- _Exercise_
In your copy, include every line of the listing below exactly but none of the pictures.

Entries shown below:

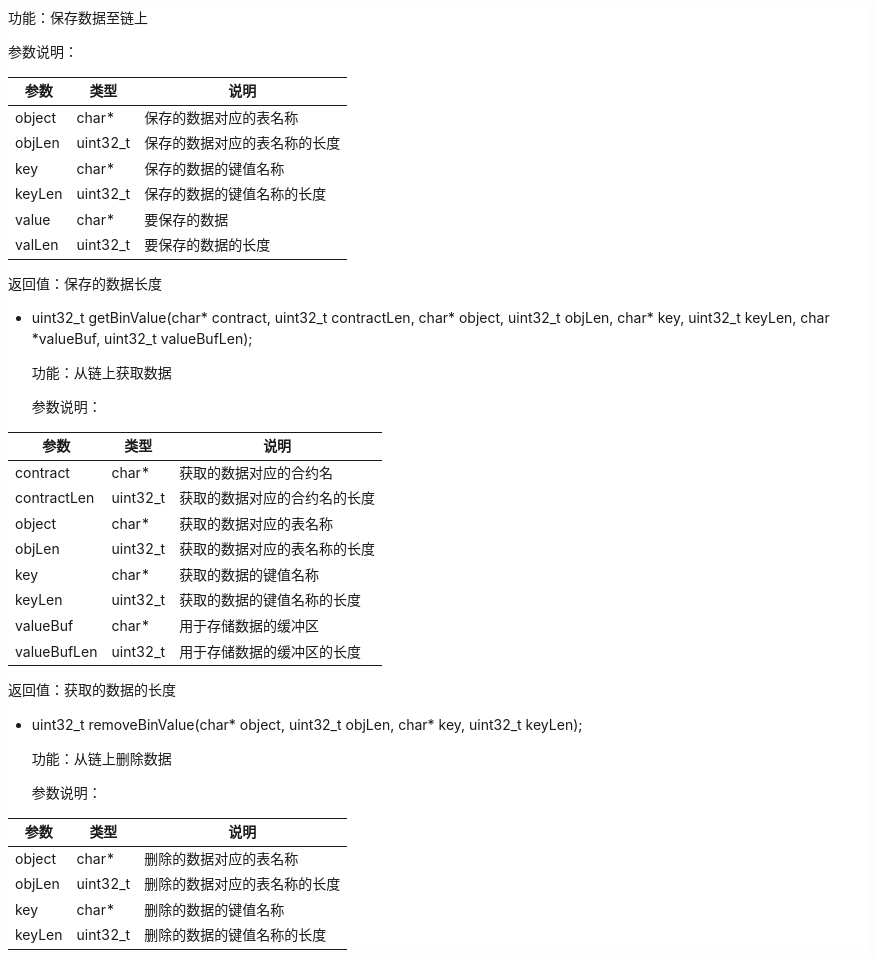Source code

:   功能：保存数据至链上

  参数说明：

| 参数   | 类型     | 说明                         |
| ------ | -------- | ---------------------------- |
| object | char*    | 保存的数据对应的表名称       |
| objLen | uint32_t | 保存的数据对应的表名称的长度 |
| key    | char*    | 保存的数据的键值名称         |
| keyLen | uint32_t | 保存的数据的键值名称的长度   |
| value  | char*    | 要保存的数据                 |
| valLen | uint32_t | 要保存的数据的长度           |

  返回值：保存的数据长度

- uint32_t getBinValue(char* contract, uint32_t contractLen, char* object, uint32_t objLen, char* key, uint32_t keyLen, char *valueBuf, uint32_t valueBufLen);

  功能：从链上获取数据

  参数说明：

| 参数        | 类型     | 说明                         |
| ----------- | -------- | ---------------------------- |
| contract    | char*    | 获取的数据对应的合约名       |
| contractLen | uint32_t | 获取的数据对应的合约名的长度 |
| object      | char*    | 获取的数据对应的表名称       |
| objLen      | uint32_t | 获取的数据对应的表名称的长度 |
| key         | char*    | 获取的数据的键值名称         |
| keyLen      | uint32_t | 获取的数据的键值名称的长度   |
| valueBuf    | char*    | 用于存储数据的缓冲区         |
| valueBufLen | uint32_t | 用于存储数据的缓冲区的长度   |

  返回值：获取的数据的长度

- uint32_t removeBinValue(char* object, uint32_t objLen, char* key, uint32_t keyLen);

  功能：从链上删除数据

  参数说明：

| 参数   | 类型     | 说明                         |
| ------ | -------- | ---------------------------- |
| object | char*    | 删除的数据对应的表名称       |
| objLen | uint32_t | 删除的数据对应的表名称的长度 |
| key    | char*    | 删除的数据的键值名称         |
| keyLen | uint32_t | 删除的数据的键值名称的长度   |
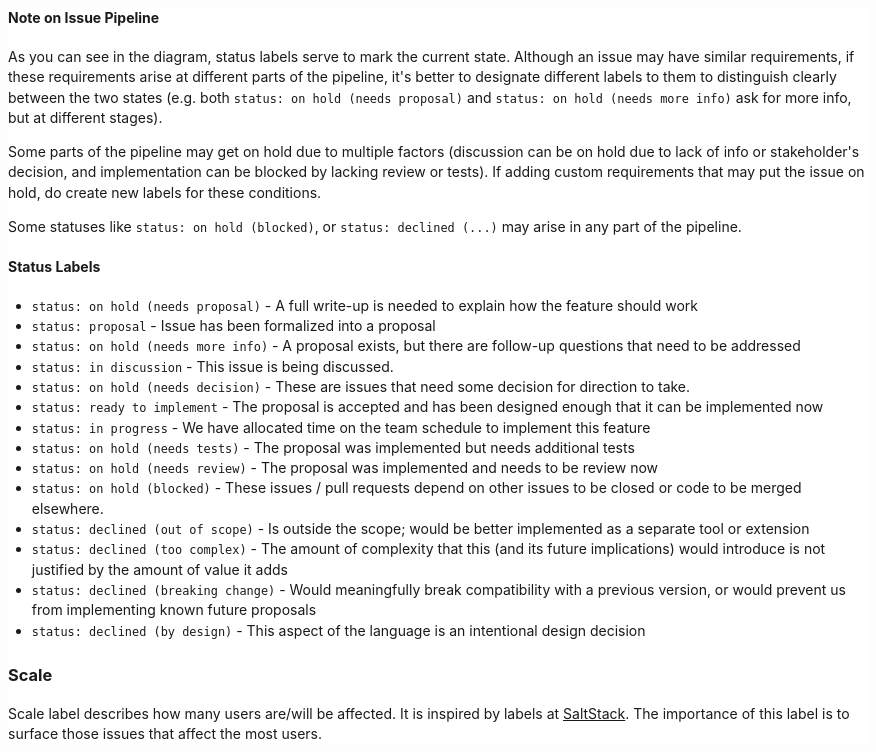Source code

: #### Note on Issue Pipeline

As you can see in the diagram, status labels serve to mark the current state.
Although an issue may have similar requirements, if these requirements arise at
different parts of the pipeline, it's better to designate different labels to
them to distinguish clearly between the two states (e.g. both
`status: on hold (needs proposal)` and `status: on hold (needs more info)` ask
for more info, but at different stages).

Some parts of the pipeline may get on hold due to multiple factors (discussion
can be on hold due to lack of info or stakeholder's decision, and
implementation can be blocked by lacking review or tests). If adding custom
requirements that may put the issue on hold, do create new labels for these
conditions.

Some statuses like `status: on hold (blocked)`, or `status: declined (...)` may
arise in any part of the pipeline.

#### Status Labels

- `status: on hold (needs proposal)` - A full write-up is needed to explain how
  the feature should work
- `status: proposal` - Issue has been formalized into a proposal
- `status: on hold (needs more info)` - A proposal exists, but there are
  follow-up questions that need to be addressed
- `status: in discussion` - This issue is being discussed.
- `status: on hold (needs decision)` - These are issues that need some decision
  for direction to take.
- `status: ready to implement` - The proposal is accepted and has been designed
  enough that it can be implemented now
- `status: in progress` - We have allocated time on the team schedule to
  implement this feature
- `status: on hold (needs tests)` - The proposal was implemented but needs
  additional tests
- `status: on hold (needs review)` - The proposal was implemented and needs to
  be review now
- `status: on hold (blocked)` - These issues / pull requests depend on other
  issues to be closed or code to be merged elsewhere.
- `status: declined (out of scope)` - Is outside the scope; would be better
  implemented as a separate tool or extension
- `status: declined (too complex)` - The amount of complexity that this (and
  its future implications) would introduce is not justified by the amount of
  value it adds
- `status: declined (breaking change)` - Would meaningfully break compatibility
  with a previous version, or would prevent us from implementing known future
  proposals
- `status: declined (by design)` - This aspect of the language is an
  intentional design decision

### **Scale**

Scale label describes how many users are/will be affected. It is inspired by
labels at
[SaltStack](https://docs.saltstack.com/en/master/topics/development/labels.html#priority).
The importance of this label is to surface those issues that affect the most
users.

End of Entries shown.

- _Exercise solution_
Source code

:   功能：保存数据至链上

  参数说明：

| 参数   | 类型     | 说明                         |
| ------ | -------- | ---------------------------- |
| object | char*    | 保存的数据对应的表名称       |
| objLen | uint32_t | 保存的数据对应的表名称的长度 |
| key    | char*    | 保存的数据的键值名称         |
| keyLen | uint32_t | 保存的数据的键值名称的长度   |
| value  | char*    | 要保存的数据                 |
| valLen | uint32_t | 要保存的数据的长度           |

  返回值：保存的数据长度

- uint32_t getBinValue(char* contract, uint32_t contractLen, char* object, uint32_t objLen, char* key, uint32_t keyLen, char *valueBuf, uint32_t valueBufLen);

  功能：从链上获取数据

  参数说明：

| 参数        | 类型     | 说明                         |
| ----------- | -------- | ---------------------------- |
| contract    | char*    | 获取的数据对应的合约名       |
| contractLen | uint32_t | 获取的数据对应的合约名的长度 |
| object      | char*    | 获取的数据对应的表名称       |
| objLen      | uint32_t | 获取的数据对应的表名称的长度 |
| key         | char*    | 获取的数据的键值名称         |
| keyLen      | uint32_t | 获取的数据的键值名称的长度   |
| valueBuf    | char*    | 用于存储数据的缓冲区         |
| valueBufLen | uint32_t | 用于存储数据的缓冲区的长度   |

  返回值：获取的数据的长度

- uint32_t removeBinValue(char* object, uint32_t objLen, char* key, uint32_t keyLen);

  功能：从链上删除数据

  参数说明：

| 参数   | 类型     | 说明                         |
| ------ | -------- | ---------------------------- |
| object | char*    | 删除的数据对应的表名称       |
| objLen | uint32_t | 删除的数据对应的表名称的长度 |
| key    | char*    | 删除的数据的键值名称         |
| keyLen | uint32_t | 删除的数据的键值名称的长度   |
Source code

: #### Note on Issue Pipeline

As you can see in the diagram, status labels serve to mark the current state.
Although an issue may have similar requirements, if these requirements arise at
different parts of the pipeline, it's better to designate different labels to
them to distinguish clearly between the two states (e.g. both
`status: on hold (needs proposal)` and `status: on hold (needs more info)` ask
for more info, but at different stages).

Some parts of the pipeline may get on hold due to multiple factors (discussion
can be on hold due to lack of info or stakeholder's decision, and
implementation can be blocked by lacking review or tests). If adding custom
requirements that may put the issue on hold, do create new labels for these
conditions.

Some statuses like `status: on hold (blocked)`, or `status: declined (...)` may
arise in any part of the pipeline.

#### Status Labels

- `status: on hold (needs proposal)` - A full write-up is needed to explain how
  the feature should work
- `status: proposal` - Issue has been formalized into a proposal
- `status: on hold (needs more info)` - A proposal exists, but there are
  follow-up questions that need to be addressed
- `status: in discussion` - This issue is being discussed.
- `status: on hold (needs decision)` - These are issues that need some decision
  for direction to take.
- `status: ready to implement` - The proposal is accepted and has been designed
  enough that it can be implemented now
- `status: in progress` - We have allocated time on the team schedule to
  implement this feature
- `status: on hold (needs tests)` - The proposal was implemented but needs
  additional tests
- `status: on hold (needs review)` - The proposal was implemented and needs to
  be review now
- `status: on hold (blocked)` - These issues / pull requests depend on other
  issues to be closed or code to be merged elsewhere.
- `status: declined (out of scope)` - Is outside the scope; would be better
  implemented as a separate tool or extension
- `status: declined (too complex)` - The amount of complexity that this (and
  its future implications) would introduce is not justified by the amount of
  value it adds
- `status: declined (breaking change)` - Would meaningfully break compatibility
  with a previous version, or would prevent us from implementing known future
  proposals
- `status: declined (by design)` - This aspect of the language is an
  intentional design decision

### **Scale**

Scale label describes how many users are/will be affected. It is inspired by
labels at
[SaltStack](https://docs.saltstack.com/en/master/topics/development/labels.html#priority).
The importance of this label is to surface those issues that affect the most
users.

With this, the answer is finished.